§ **WORK INSTRUCTION**: Could you rewrite the text of every item below with each "BUZZ DAY" changed to "NEWS DAY", keeping everything else the same and leaving the pictures out?

[[ THE RECORDS, beginning ]]

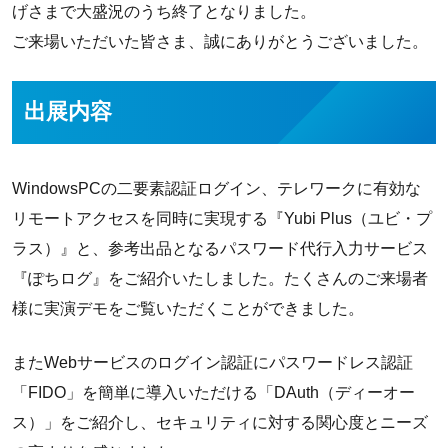
げさまで大盛況のうち終了となりました。
ご来場いただいた皆さま、誠にありがとうございました。
出展内容
WindowsPCの二要素認証ログイン、テレワークに有効な
リモートアクセスを同時に実現する『Yubi Plus（ユビ・プ
ラス）』と、参考出品となるパスワード代行入力サービス
『ぽちログ』をご紹介いたしました。たくさんのご来場者
様に実演デモをご覧いただくことができました。
またWebサービスのログイン認証にパスワードレス認証
「FIDO」を簡単に導入いただける「DAuth（ディーオー
ス）」をご紹介し、セキュリティに対する関心度とニーズ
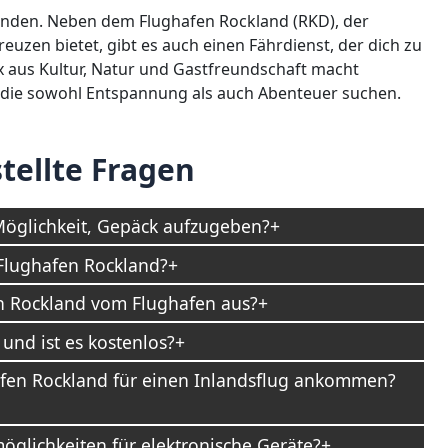
unden. Neben dem Flughafen Rockland (RKD), der
en bietet, gibt es auch einen Fährdienst, der dich zu
x aus Kultur, Natur und Gastfreundschaft macht
e, die sowohl Entspannung als auch Abenteuer suchen.
tellte Fragen
Möglichkeit, Gepäck aufzugeben?
Flughafen Rockland?
on Rockland vom Flughafen aus?
nd ist es kostenlos?
hafen Rockland für einen Inlandsflug ankommen?
glichkeiten für elektronische Geräte?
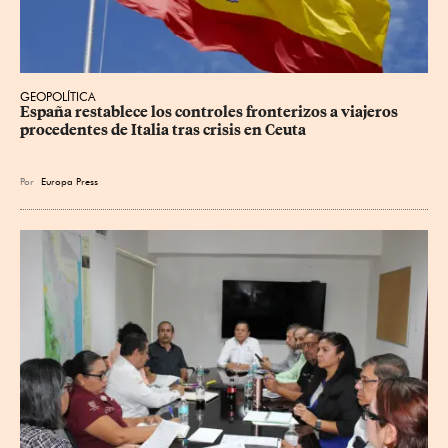
GEOPOLÍTICA
España restablece los controles fronterizos a viajeros 
procedentes de Italia tras crisis en Ceuta
Por
Europa Press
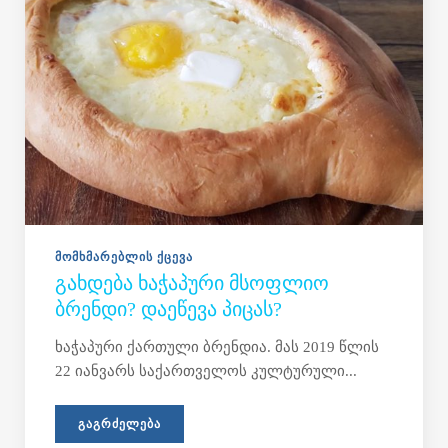
ᲛᲝᲛᲮᲛᲐᲠᲔᲑᲚᲘᲡ ᲥᲪᲔᲕᲐ
ᲒᲐᲮᲓᲔᲑᲐ ᲮᲐᲭᲐᲞᲣᲠᲘ ᲛᲡᲝᲤᲚᲘᲝ
ᲑᲠᲔᲜᲓᲘ? ᲓᲐᲔᲬᲔᲕᲐ ᲞᲘᲪᲐᲡ?
ხაჭაპური ქართული ბრენდია. მას 2019 წლის
22 იანვარს საქართველოს კულტურული...
ᲒᲐᲒᲠᲫᲔᲚᲔᲑᲐ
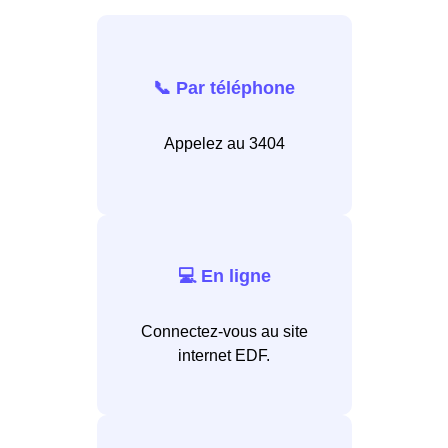
📞 Par téléphone
Appelez au 3404
💻 En ligne
Connectez-vous au site
internet EDF.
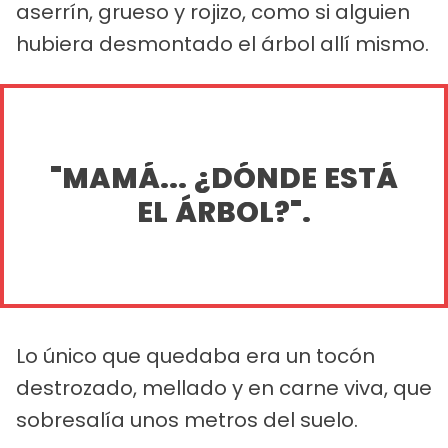
aserrín, grueso y rojizo, como si alguien
hubiera desmontado el árbol allí mismo.
"MAMÁ... ¿DÓNDE ESTÁ
EL ÁRBOL?".
Lo único que quedaba era un tocón
destrozado, mellado y en carne viva, que
sobresalía unos metros del suelo.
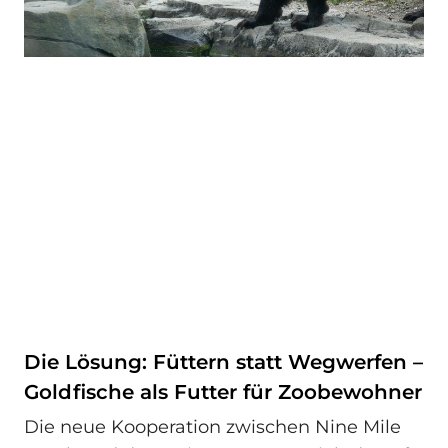
Die Lösung: Füttern statt Wegwerfen –
Goldfische als Futter für Zoobewohner
Die neue Kooperation zwischen Nine Mile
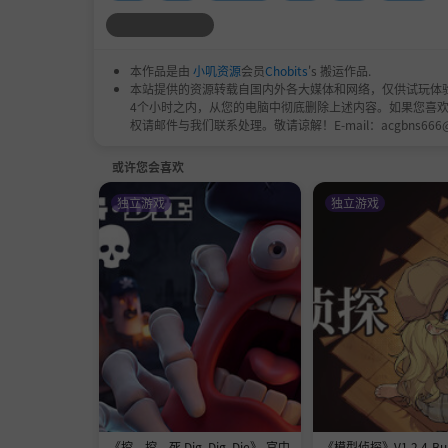
本作品是由
小叽资源
会员
Chobits
's 搬运作品.
本站提供的资源转载自国内外各大媒体和网络，仅供试玩体
4个小时之内，从您的电脑中彻底删除上述内容。如果您喜
权请邮件与我们联系处理。敬请谅解！E-mail：acgbns666
或许您会喜欢
独立游戏
独立游戏
《挖，挖，死 Dig, Dig, Die》-官中
《模型侦探》V1.2.4-Buil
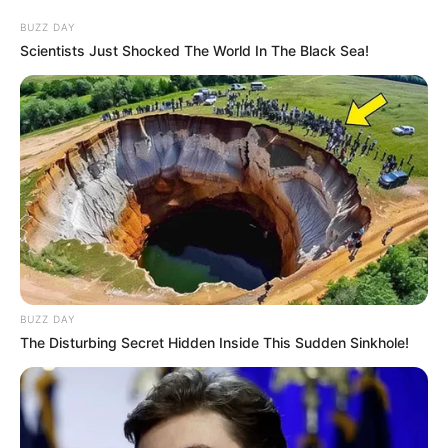
BUZZ DAY
Scientists Just Shocked The World In The Black Sea!
BUZZ DAY
The Disturbing Secret Hidden Inside This Sudden Sinkhole!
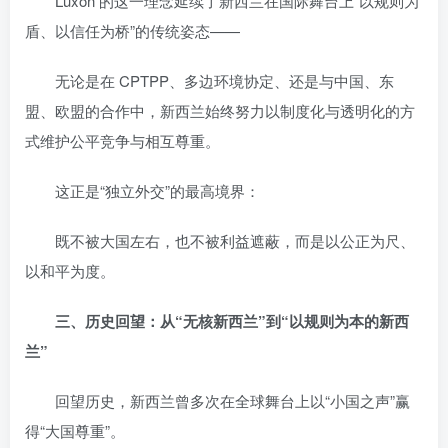
Luxon 的这一理念延续了新西兰在国际舞台上“以规则为
盾、以信任为桥”的传统姿态——
无论是在 CPTPP、多边环境协定、还是与中国、东
盟、欧盟的合作中，新西兰始终努力以制度化与透明化的方
式维护公平竞争与相互尊重。
这正是“独立外交”的最高境界：
既不被大国左右，也不被利益遮蔽，而是以公正为尺、
以和平为度。
三、历史回望：从“无核新西兰”到“以规则为本的新西
兰”
回望历史，新西兰曾多次在全球舞台上以“小国之声”赢
得“大国尊重”。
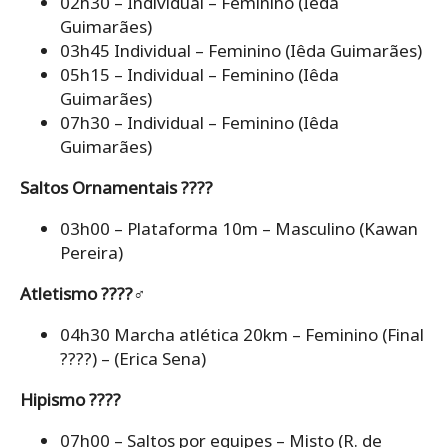
02h30 – Individual – Feminino (Iêda
Guimarães)
03h45 Individual – Feminino (Iêda Guimarães)
05h15 – Individual – Feminino (Iêda
Guimarães)
07h30 – Individual – Feminino (Iêda
Guimarães)
Saltos Ornamentais ????
03h00 – Plataforma 10m – Masculino (Kawan
Pereira)
Atletismo ????‍♂️
04h30 Marcha atlética 20km – Feminino (Final
????) – (Erica Sena)
Hipismo ????
07h00 – Saltos por equipes – Misto (R. de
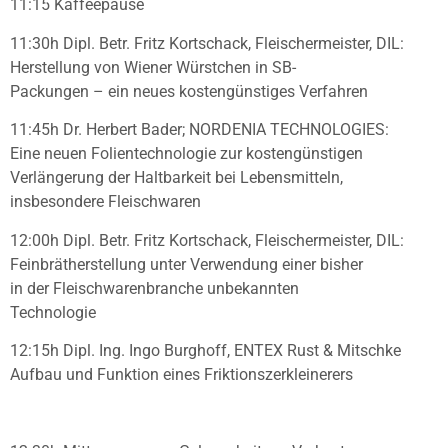
11:15 Kaffeepause
11:30h Dipl. Betr. Fritz Kortschack, Fleischermeister, DIL:
Herstellung von Wiener Würstchen in SB-
Packungen – ein neues kostengünstiges Verfahren
11:45h Dr. Herbert Bader; NORDENIA TECHNOLOGIES:
Eine neuen Folientechnologie zur kostengünstigen
Verlängerung der Haltbarkeit bei Lebensmitteln,
insbesondere Fleischwaren
12:00h Dipl. Betr. Fritz Kortschack, Fleischermeister, DIL:
Feinbrätherstellung unter Verwendung einer bisher
in der Fleischwarenbranche unbekannten
Technologie
12:15h Dipl. Ing. Ingo Burghoff, ENTEX Rust & Mitschke
Aufbau und Funktion eines Friktionszerkleinerers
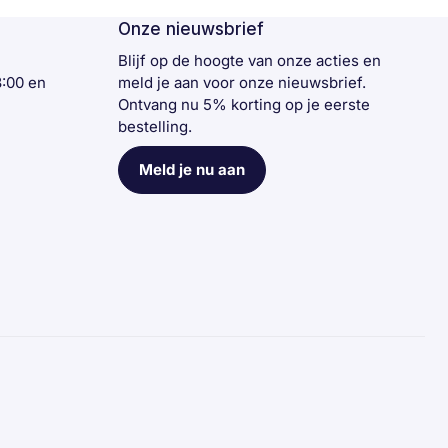
Onze nieuwsbrief
n
Blijf op de hoogte van onze acties en
3:00 en
meld je aan voor onze nieuwsbrief.
Ontvang nu 5% korting op je eerste
bestelling.
Meld je nu aan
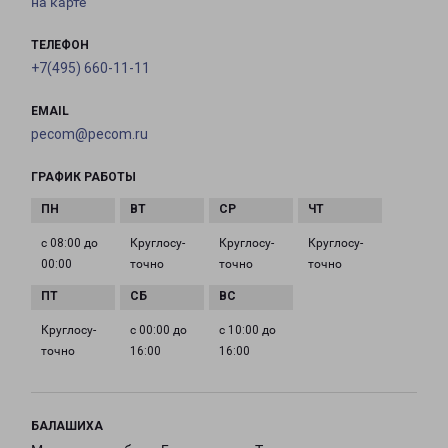
на карте
ТЕЛЕФОН
+7(495) 660-11-11
EMAIL
pecom@pecom.ru
ГРАФИК РАБОТЫ
с 08:00 до
Круглосу­
Круглосу­
Круглосу­
00:00
точно
точно
точно
Круглосу­
с 00:00 до
с 10:00 до
точно
16:00
16:00
БАЛАШИХА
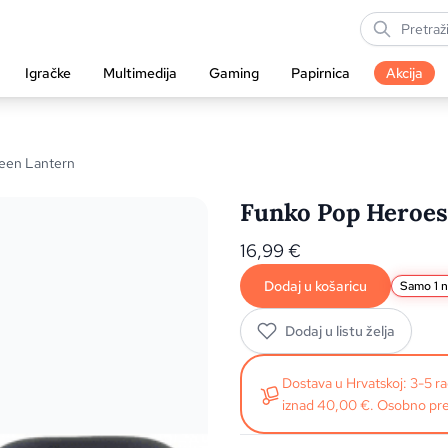
Igračke
Multimedija
Gaming
Papirnica
Akcija
een Lantern
Funko Pop Heroes
16,99
€
Dodaj u košaricu
Samo 1 n
Dodaj u listu želja
Dostava u Hrvatskoj: 3-5 
iznad 40,00 €. Osobno pre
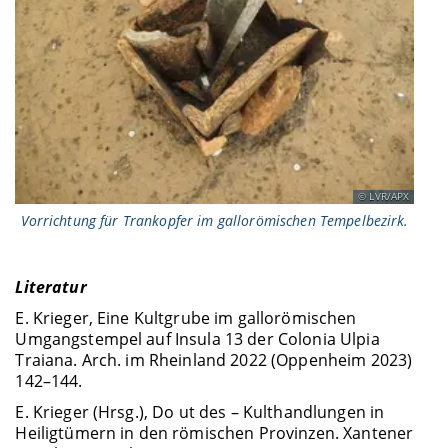
LVR/APX
Vorrichtung für Trankopfer im gallorömischen Tempelbezirk.
Literatur
E. Krieger, Eine Kultgrube im gallorömischen
Umgangstempel auf Insula 13 der Colonia Ulpia
Traiana. Arch. im Rheinland 2022 (Oppenheim 2023)
142–144.
E. Krieger (Hrsg.), Do ut des – Kulthandlungen in
Heiligtümern in den römischen Provinzen. Xantener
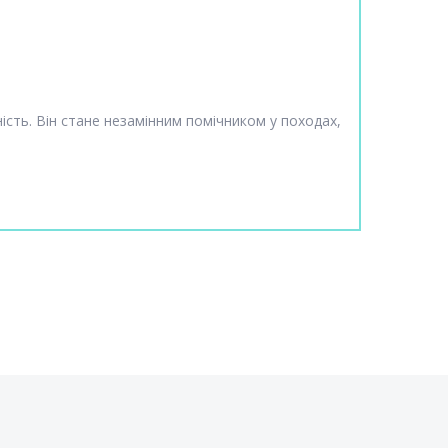
ність. Він стане незамінним помічником у походах,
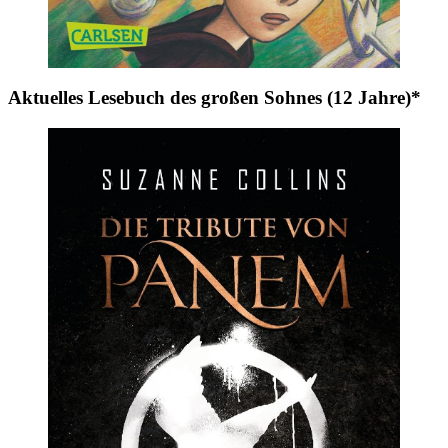
Aktuelles Lesebuch des großen Sohnes (12 Jahre)*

[[ THE RECORDS, end ]]

§ **ANSWER SPACE**:
げさまで大盛況のうち終了となりました。
ご来場いただいた皆さま、誠にありがとうございました。
出展内容
WindowsPCの二要素認証ログイン、テレワークに有効な
リモートアクセスを同時に実現する『Yubi Plus（ユビ・プ
ラス）』と、参考出品となるパスワード代行入力サービス
『ぽちログ』をご紹介いたしました。たくさんのご来場者
様に実演デモをご覧いただくことができました。
またWebサービスのログイン認証にパスワードレス認証
「FIDO」を簡単に導入いただける「DAuth（ディーオー
ス）」をご紹介し、セキュリティに対する関心度とニーズ
unden. Neben dem Flughafen Rockland (RKD), der
en bietet, gibt es auch einen Fährdienst, der dich zu
x aus Kultur, Natur und Gastfreundschaft macht
e, die sowohl Entspannung als auch Abenteuer suchen.
tellte Fragen
Möglichkeit, Gepäck aufzugeben?
Flughafen Rockland?
on Rockland vom Flughafen aus?
nd ist es kostenlos?
hafen Rockland für einen Inlandsflug ankommen?
glichkeiten für elektronische Geräte?
GEOPOLÍTICA
España restablece los controles fronterizos a viajeros 
procedentes de Italia tras crisis en Ceuta
Por
Europa Press
ᲛᲝᲛᲮᲛᲐᲠᲔᲑᲚᲘᲡ ᲥᲪᲔᲕᲐ
ᲒᲐᲮᲓᲔᲑᲐ ᲮᲐᲭᲐᲞᲣᲠᲘ ᲛᲡᲝᲤᲚᲘᲝ
ᲑᲠᲔᲜᲓᲘ? ᲓᲐᲔᲬᲔᲕᲐ ᲞᲘᲪᲐᲡ?
ხაჭაპური ქართული ბრენდია. მას 2019 წლის
22 იანვარს საქართველოს კულტურული...
ᲒᲐᲒᲠᲫᲔᲚᲔᲑᲐ
📞 Par téléphone
Appelez au 3404
💻 En ligne
Connectez-vous au site
internet EDF.
aserrín, grueso y rojizo, como si alguien
hubiera desmontado el árbol allí mismo.
"MAMÁ... ¿DÓNDE ESTÁ
EL ÁRBOL?".
Lo único que quedaba era un tocón
destrozado, mellado y en carne viva, que
sobresalía unos metros del suelo.
Die Lösung: Füttern statt Wegwerfen –
Goldfische als Futter für Zoobewohner
Die neue Kooperation zwischen Nine Mile
本作品是由
小叽资源
会员
Chobits
's 搬运作品.
本站提供的资源转载自国内外各大媒体和网络，仅供试玩体
4个小时之内，从您的电脑中彻底删除上述内容。如果您喜
权请邮件与我们联系处理。敬请谅解！E-mail：acgbns666
或许您会喜欢
独立游戏
独立游戏
《挖，挖，死 Dig, Dig, Die》-官中
《模型侦探》V1.2.4-Buil
NEWS DAY
Scientists Just Shocked The World In The Black Sea!
NEWS DAY
The Disturbing Secret Hidden Inside This Sudden Sinkhole!
Luxon 的这一理念延续了新西兰在国际舞台上“以规则为
盾、以信任为桥”的传统姿态——
无论是在 CPTPP、多边环境协定、还是与中国、东
盟、欧盟的合作中，新西兰始终努力以制度化与透明化的方
式维护公平竞争与相互尊重。
这正是“独立外交”的最高境界：
既不被大国左右，也不被利益遮蔽，而是以公正为尺、
以和平为度。
三、历史回望：从“无核新西兰”到“以规则为本的新西
兰”
回望历史，新西兰曾多次在全球舞台上以“小国之声”赢
得“大国尊重”。
02h30 – Individual – Feminino (Iêda
Guimarães)
03h45 Individual – Feminino (Iêda Guimarães)
05h15 – Individual – Feminino (Iêda
Guimarães)
07h30 – Individual – Feminino (Iêda
Guimarães)
Saltos Ornamentais ????
03h00 – Plataforma 10m – Masculino (Kawan
Pereira)
Atletismo ????‍♂️
04h30 Marcha atlética 20km – Feminino (Final
????) – (Erica Sena)
Hipismo ????
07h00 – Saltos por equipes – Misto (R. de
11:15 Kaffeepause
11:30h Dipl. Betr. Fritz Kortschack, Fleischermeister, DIL:
Herstellung von Wiener Würstchen in SB-
Packungen – ein neues kostengünstiges Verfahren
11:45h Dr. Herbert Bader; NORDENIA TECHNOLOGIES:
Eine neuen Folientechnologie zur kostengünstigen
Verlängerung der Haltbarkeit bei Lebensmitteln,
insbesondere Fleischwaren
12:00h Dipl. Betr. Fritz Kortschack, Fleischermeister, DIL:
Feinbrätherstellung unter Verwendung einer bisher
in der Fleischwarenbranche unbekannten
Technologie
12:15h Dipl. Ing. Ingo Burghoff, ENTEX Rust & Mitschke
Aufbau und Funktion eines Friktionszerkleinerers
Onze nieuwsbrief
n
Blijf op de hoogte van onze acties en
3:00 en
meld je aan voor onze nieuwsbrief.
Ontvang nu 5% korting op je eerste
bestelling.
Meld je nu aan
на карте
ТЕЛЕФОН
+7(495) 660-11-11
EMAIL
pecom@pecom.ru
ГРАФИК РАБОТЫ
с 08:00 до
Круглосу­
Круглосу­
Круглосу­
00:00
точно
точно
точно
Круглосу­
с 00:00 до
с 10:00 до
точно
16:00
16:00
БАЛАШИХА
Igračke
Multimedija
Gaming
Papirnica
Akcija
een Lantern
Funko Pop Heroes
16,99
€
Dodaj u košaricu
Samo 1 n
Dodaj u listu želja
Dostava u Hrvatskoj: 3-5 
iznad 40,00 €. Osobno pre
LVR/APX
Vorrichtung für Trankopfer im gallorömischen Tempelbezirk.
Literatur
E. Krieger, Eine Kultgrube im gallorömischen
Umgangstempel auf Insula 13 der Colonia Ulpia
Traiana. Arch. im Rheinland 2022 (Oppenheim 2023)
142–144.
E. Krieger (Hrsg.), Do ut des – Kulthandlungen in
Heiligtümern in den römischen Provinzen. Xantener
ність. Він стане незамінним помічником у походах,
Aktuelles Lesebuch des großen Sohnes (12 Jahre)*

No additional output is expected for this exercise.